[WATCH] Marsa horse racing track revamp will be done in six months

Private investors bound to complete work on the actual track within six months not to disrupt the horse racing calendar

The Marsa horse racing track has been awarded on concession to private investors for 65 years
The Marsa horse racing track has been awarded on concession to private investors for 65 years
New Marsa horse racing track concession explained

The horse racing track in Marsa will have to be revamped within six months of planning permits being issued, Sports Parliamentary Secretary Clifton Grima said.

Private investors who were awarded the concession to operate the Marsa race track will have to finish works on the actual track within the stipulated timeframe not to disrupt the horse racing calendar.

Other facilities that come with the €28 million investment project, such as the grand stand, equipment storage facilities and clubhouses will be completed in four years. 

Grima was speaking on Tuesday at the Marsa race track which was awarded to Marsa Race Track Ltd by parliamentary resolution last week. The concession was approved unanimously.

The company is controlled by Hugh Morshead, a director at Henley and Partners that manages the cash-for-passport scheme. 

The vast tract of land that comprises the horse racing track and its peripheries were conceded to Marsa Race Track Ltd for a minimum €28 million investment in the first four years on a deed that grants them land rights for the next 65 years.

“With this new investment, we continue to confirm this government’s mission to place sport at the top of the agenda. Last year, more than 60,000 people showed up to horse-racing events in Marsa. We want to see this amount double. After the racetrack has been in a debilitated state for many years, we will finally see it upgraded as per international standards,” Grima said.
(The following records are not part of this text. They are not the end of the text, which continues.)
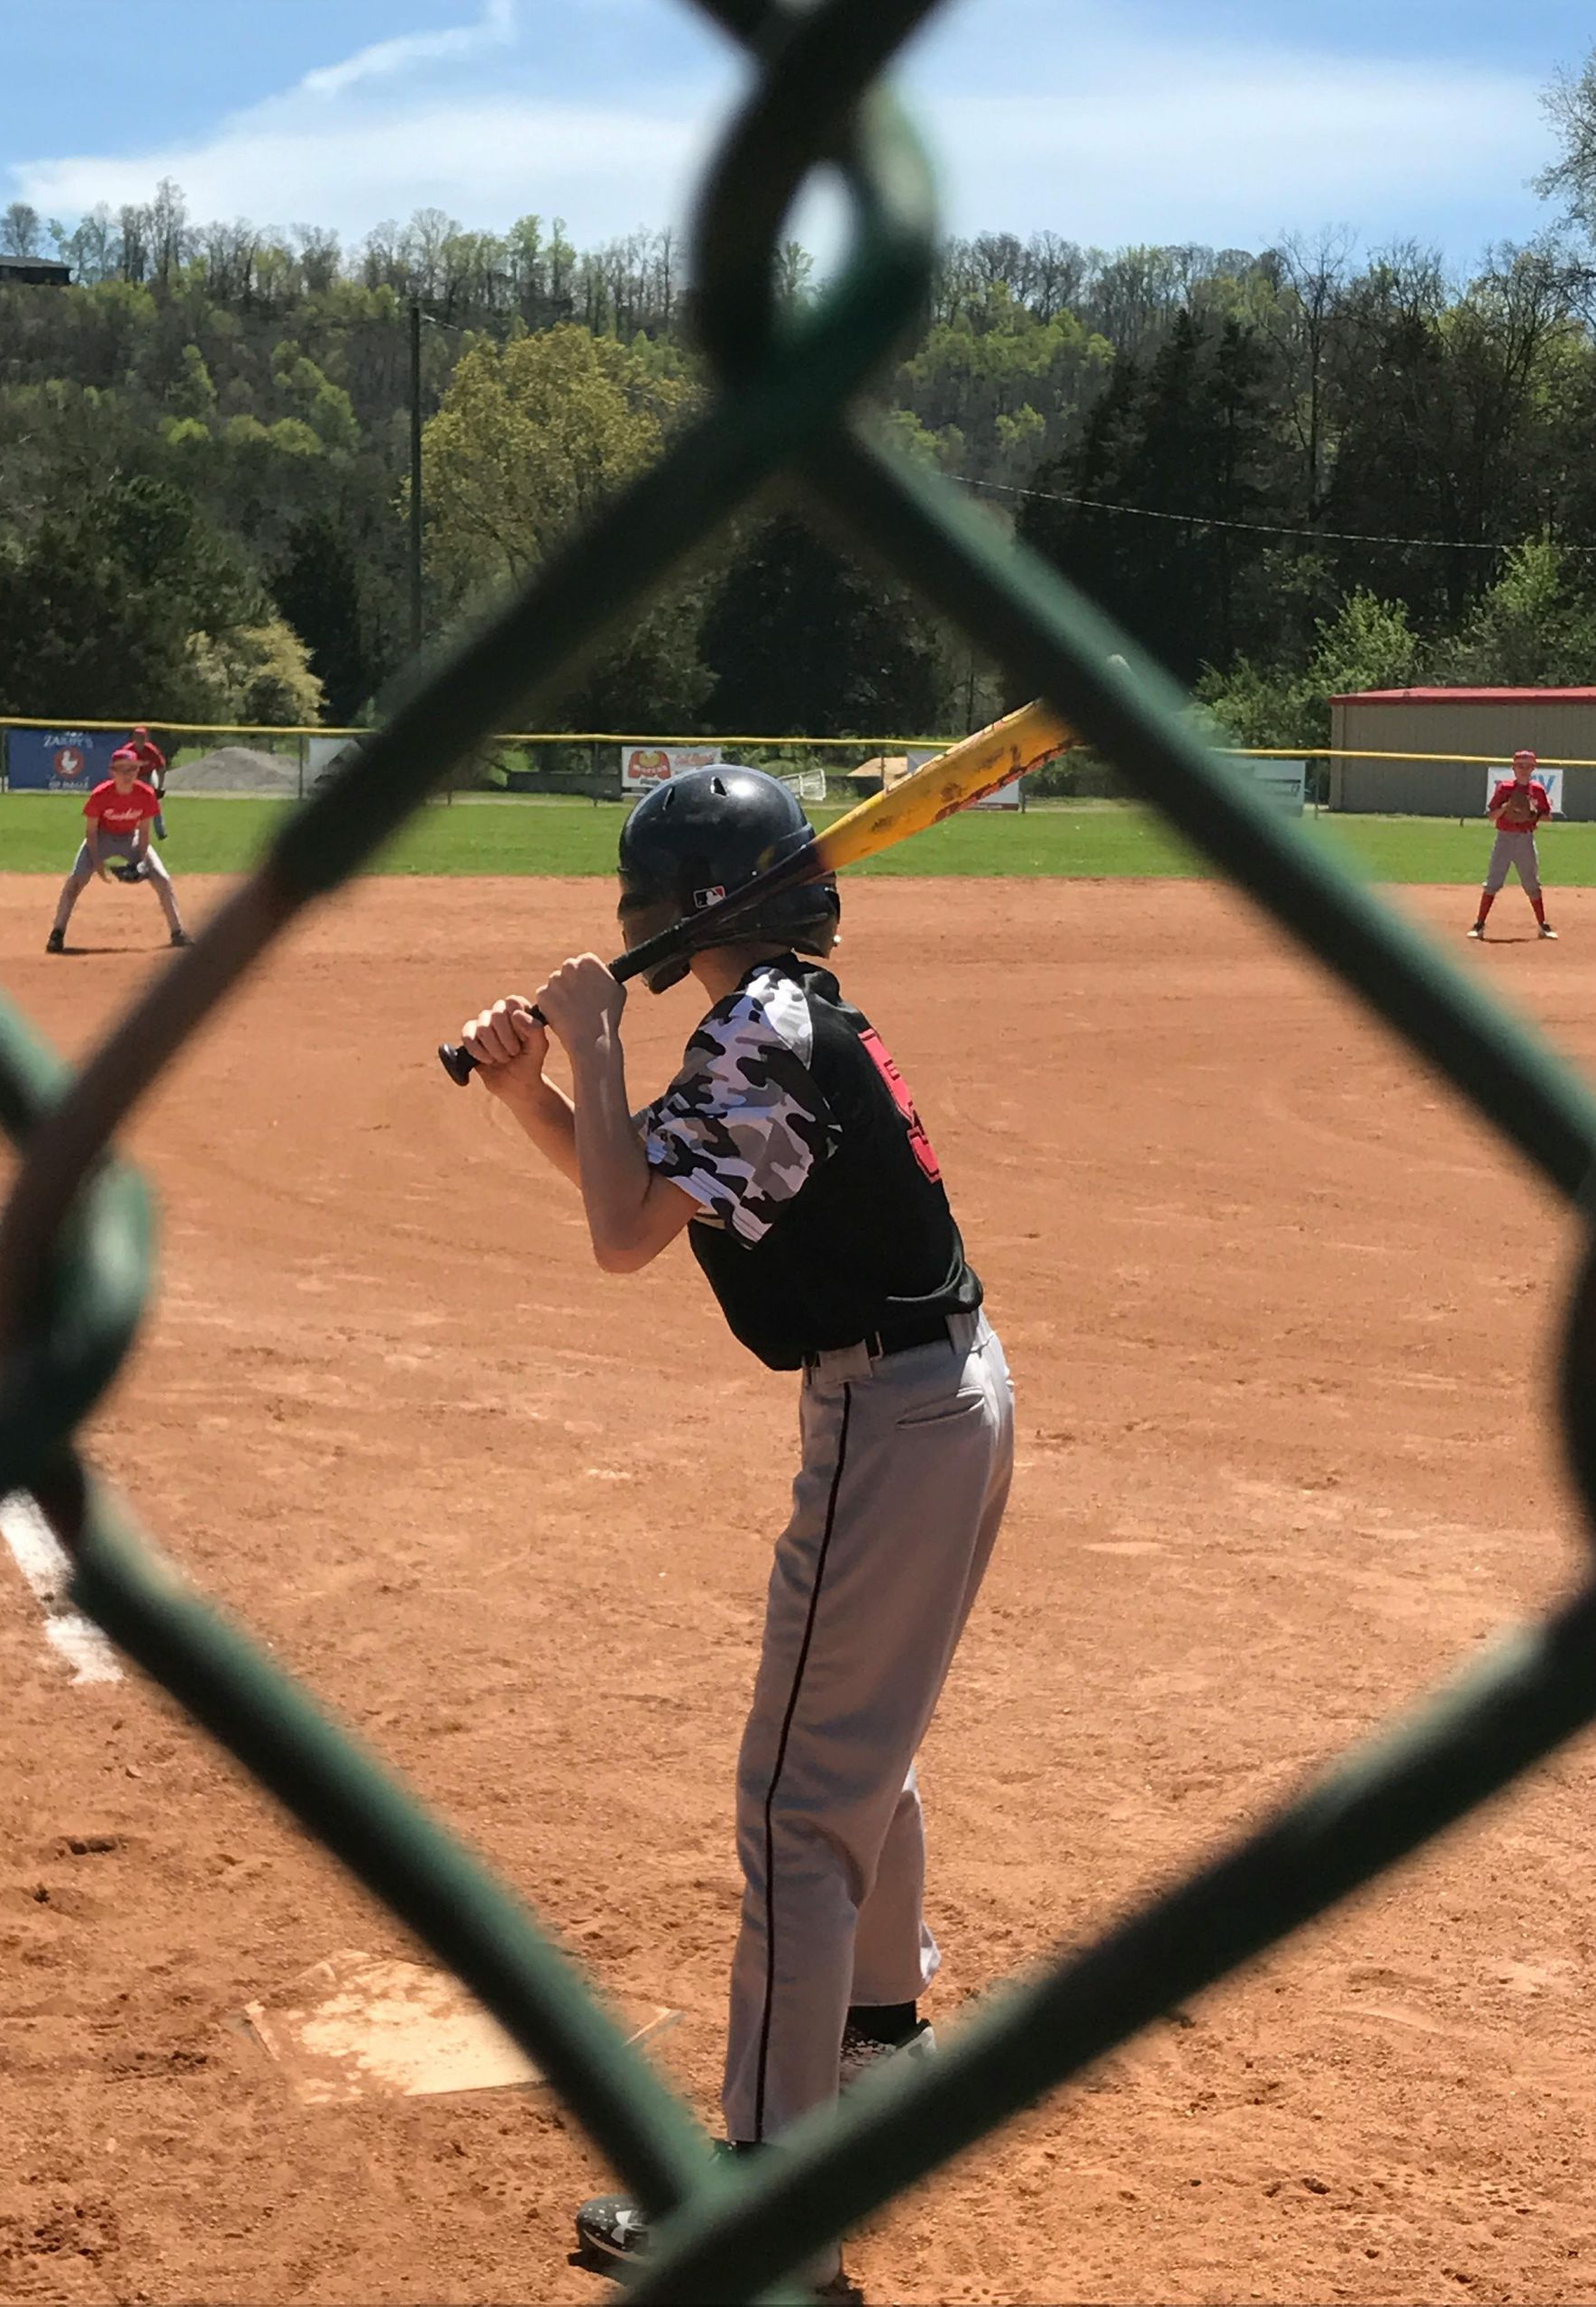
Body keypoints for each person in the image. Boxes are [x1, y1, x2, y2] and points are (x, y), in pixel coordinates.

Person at [454, 768, 1015, 2297]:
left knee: (794, 1800)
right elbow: (649, 1186)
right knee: (858, 1758)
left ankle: (769, 2215)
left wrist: (594, 1036)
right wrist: (535, 1087)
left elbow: (626, 1236)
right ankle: (880, 2056)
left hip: (887, 1424)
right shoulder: (783, 1011)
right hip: (943, 1393)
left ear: (679, 904)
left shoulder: (759, 1025)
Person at [45, 752, 192, 953]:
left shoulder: (146, 794)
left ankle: (178, 933)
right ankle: (57, 934)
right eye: (122, 769)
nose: (128, 774)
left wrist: (141, 862)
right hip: (100, 838)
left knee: (162, 879)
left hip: (131, 838)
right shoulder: (100, 794)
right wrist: (97, 862)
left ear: (138, 771)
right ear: (112, 772)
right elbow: (90, 832)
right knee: (76, 880)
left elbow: (144, 832)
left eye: (132, 768)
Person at [1470, 749, 1558, 941]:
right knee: (1493, 882)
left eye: (1528, 766)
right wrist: (1506, 807)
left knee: (1532, 884)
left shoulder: (1538, 790)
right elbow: (1491, 816)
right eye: (1520, 765)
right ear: (1513, 768)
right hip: (1504, 838)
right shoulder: (1504, 788)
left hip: (1525, 839)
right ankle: (1479, 925)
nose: (1524, 769)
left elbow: (1548, 817)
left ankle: (1543, 925)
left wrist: (1533, 814)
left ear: (1534, 768)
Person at [110, 725, 170, 874]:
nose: (140, 740)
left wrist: (159, 788)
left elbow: (162, 768)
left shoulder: (151, 750)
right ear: (133, 738)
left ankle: (161, 831)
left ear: (146, 738)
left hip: (149, 776)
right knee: (128, 803)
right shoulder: (128, 749)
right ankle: (127, 829)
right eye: (137, 737)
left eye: (142, 738)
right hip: (133, 776)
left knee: (154, 803)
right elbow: (118, 767)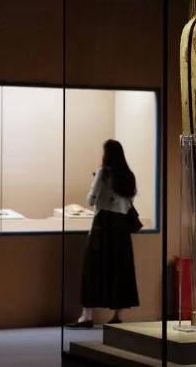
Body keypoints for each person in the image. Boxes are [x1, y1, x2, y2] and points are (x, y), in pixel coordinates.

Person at [65, 139, 140, 329]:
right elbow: (130, 200)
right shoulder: (128, 175)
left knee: (93, 270)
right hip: (121, 228)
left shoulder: (103, 173)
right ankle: (117, 315)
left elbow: (91, 200)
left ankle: (86, 316)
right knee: (120, 270)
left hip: (103, 225)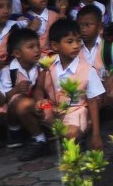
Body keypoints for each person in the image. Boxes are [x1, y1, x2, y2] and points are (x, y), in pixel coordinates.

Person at [42, 17, 104, 149]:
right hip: (54, 110)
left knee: (71, 132)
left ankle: (78, 135)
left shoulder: (87, 70)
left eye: (78, 40)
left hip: (76, 110)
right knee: (33, 109)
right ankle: (39, 140)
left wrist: (96, 135)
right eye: (70, 42)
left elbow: (93, 102)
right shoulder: (49, 66)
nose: (76, 45)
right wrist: (39, 102)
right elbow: (39, 90)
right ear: (55, 46)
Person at [0, 26, 49, 160]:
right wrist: (16, 90)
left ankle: (49, 134)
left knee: (47, 106)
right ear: (17, 53)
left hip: (35, 104)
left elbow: (41, 89)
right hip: (14, 111)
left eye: (38, 46)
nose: (37, 50)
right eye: (31, 47)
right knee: (23, 104)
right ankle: (38, 139)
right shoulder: (8, 71)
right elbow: (3, 98)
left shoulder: (41, 66)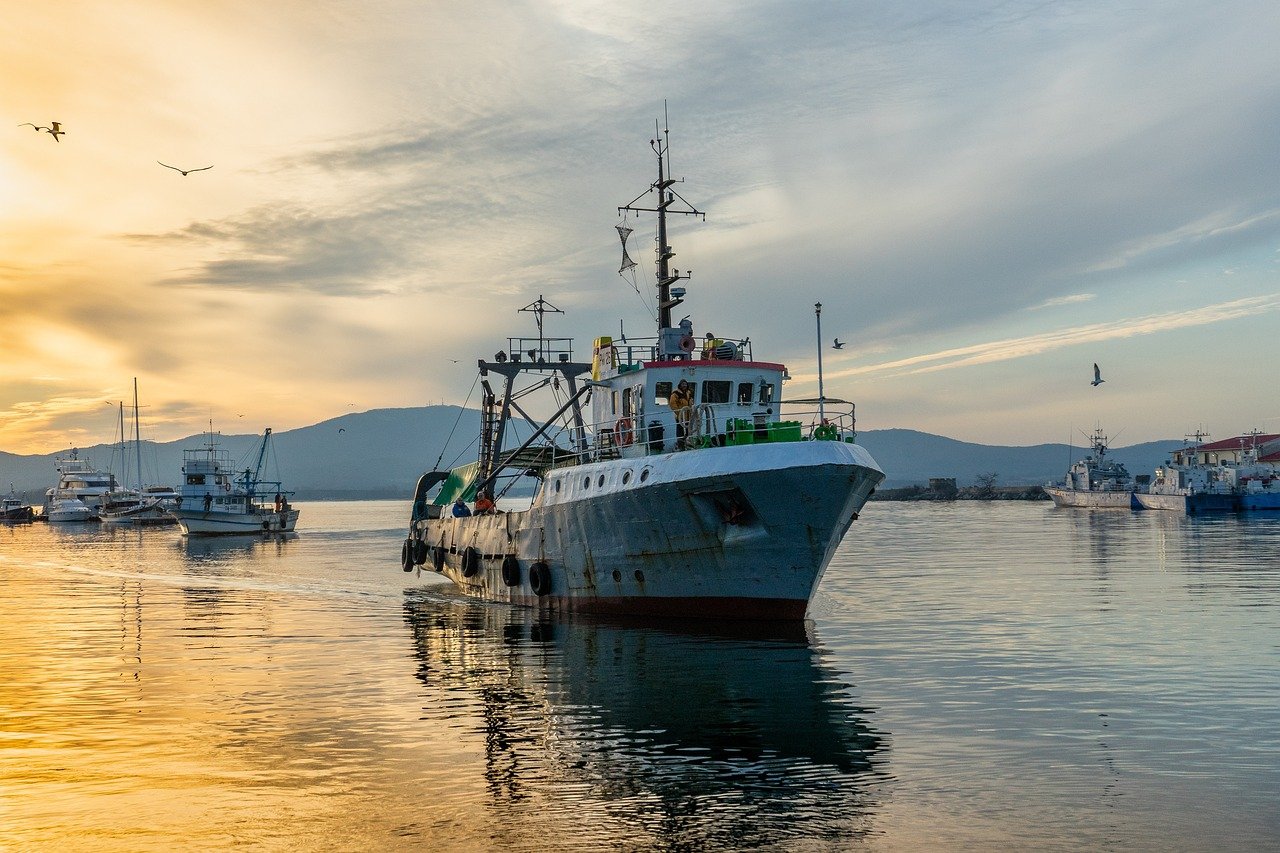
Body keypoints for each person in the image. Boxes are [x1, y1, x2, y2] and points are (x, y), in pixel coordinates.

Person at [669, 379, 694, 447]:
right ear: (680, 385)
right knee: (680, 429)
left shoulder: (688, 393)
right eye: (683, 384)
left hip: (688, 415)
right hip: (680, 416)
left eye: (685, 384)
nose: (684, 386)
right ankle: (680, 444)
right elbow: (672, 404)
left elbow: (691, 402)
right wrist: (679, 413)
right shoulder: (675, 394)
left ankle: (688, 442)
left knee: (688, 429)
Marsa Race Track Ltd. was the only bidder to submit an offer during the tendering process. Lawyer Pio Valletta, one of the company’s shareholders, said this was a project that would connect the people of Malta and will offer a destination of entertainment for all families.

The operator is bound to provide a grand stand, a parking area for 1,200 cars, a new bus terminus, solar panels, clubhouses for the Malta Racing Club and the Malta Polo Club, a new polo pitch, a commercial area, a paddock, stables, changing rooms, an area for dressage and show jumping and an equipment storage.

Lydia Abela, the legal consultant for the Privatisation Unit announced that besides the €28 million investment, the operator will be bound to pay €100,000 as a lump sum in rent fees in the first year. This will increase by 15% every five years.

Edwin Borg, chairman of the Malta Racing Club welcomed the project and said that it is practically impossible for a sport entity to make a massive investment unless it is aided by a private consortium.

“That moment has come. Finally, we are finding investors who are willing to take risks for the benefit of our sport. There will be disruptions to the usual proceedings but I urge everyone to pull the same rope,” he said.